160 characters for the Pope's message

To condense the papal utterances into 160 characters of a text message is certainly no mean feat, but the priest is no newcomer to the field of mobile spiritual guidance -- and the limitations that come with it.

At the Frankfurt based company he already runs another service. The "SMS-Abendgebet" relays the "text message evening prayer" penned by a number of preachers on two of the country's major TV networks -- to the cell phones of the believers.

No profit

The service does come at a price -- around ten eurocents for the evening prayer and 0.29 for the new daily text message from the pope. But Heeg insists neither the production company nor the church is making any profit, the fees just about cover the costs of relaying the texts.

While Heeg's company is fully responsible for the evening prayer service, the higher price for the pontiff's quotes comes about because in this case broadcaster RTL covers the technical side of the service and offers it as part of their premium rate text messaging. Any surplus would therefore end up in their coffers.

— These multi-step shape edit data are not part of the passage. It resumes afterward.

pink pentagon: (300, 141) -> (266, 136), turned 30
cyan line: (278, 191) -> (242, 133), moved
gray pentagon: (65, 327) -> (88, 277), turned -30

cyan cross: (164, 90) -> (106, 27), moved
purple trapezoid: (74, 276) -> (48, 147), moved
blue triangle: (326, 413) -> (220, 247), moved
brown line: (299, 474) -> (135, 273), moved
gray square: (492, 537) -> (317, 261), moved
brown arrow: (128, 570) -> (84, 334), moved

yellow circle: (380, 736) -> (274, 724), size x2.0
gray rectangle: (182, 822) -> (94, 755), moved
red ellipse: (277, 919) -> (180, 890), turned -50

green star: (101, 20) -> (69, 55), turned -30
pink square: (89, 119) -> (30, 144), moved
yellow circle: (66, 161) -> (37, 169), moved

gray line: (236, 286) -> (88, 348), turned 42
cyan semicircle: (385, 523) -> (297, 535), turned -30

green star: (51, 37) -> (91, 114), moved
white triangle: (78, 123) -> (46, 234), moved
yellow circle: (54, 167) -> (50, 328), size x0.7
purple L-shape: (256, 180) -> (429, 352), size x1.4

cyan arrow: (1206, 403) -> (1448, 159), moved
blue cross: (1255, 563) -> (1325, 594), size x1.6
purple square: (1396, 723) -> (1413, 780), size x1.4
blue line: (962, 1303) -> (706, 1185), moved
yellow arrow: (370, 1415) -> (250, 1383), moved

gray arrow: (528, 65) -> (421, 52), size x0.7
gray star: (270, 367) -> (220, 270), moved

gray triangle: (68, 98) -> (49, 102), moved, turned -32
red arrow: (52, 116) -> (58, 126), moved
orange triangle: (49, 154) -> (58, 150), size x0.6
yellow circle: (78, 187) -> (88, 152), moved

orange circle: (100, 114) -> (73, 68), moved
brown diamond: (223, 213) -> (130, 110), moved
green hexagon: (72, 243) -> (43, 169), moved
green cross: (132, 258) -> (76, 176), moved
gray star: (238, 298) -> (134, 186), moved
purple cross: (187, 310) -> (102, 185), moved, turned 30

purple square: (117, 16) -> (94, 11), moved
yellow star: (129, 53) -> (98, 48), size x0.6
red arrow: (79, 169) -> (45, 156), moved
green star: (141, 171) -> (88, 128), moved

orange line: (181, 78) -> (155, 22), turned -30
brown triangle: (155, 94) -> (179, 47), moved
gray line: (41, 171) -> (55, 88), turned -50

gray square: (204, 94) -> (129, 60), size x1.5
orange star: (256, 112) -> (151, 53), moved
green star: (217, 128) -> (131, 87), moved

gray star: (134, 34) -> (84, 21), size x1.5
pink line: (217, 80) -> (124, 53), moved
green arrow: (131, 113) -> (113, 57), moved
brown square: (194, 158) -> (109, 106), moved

New service no "mass product"

Starting a week prior to WYD Germans were able to register for the mobile messages from the pope. "This is the first time we offer a service of this kind together with the Catholic Church,"said Simone Danner of broadcaster RTL, who declined to comment on the number of subscriptions received for the week-long event.

Although text messages can be sent out to up to 1,000 people at the same time, she admits the service is "not a mass product" as it is aimed at "a specific group of people" and not likely to be as popular as their weather and news mobile services.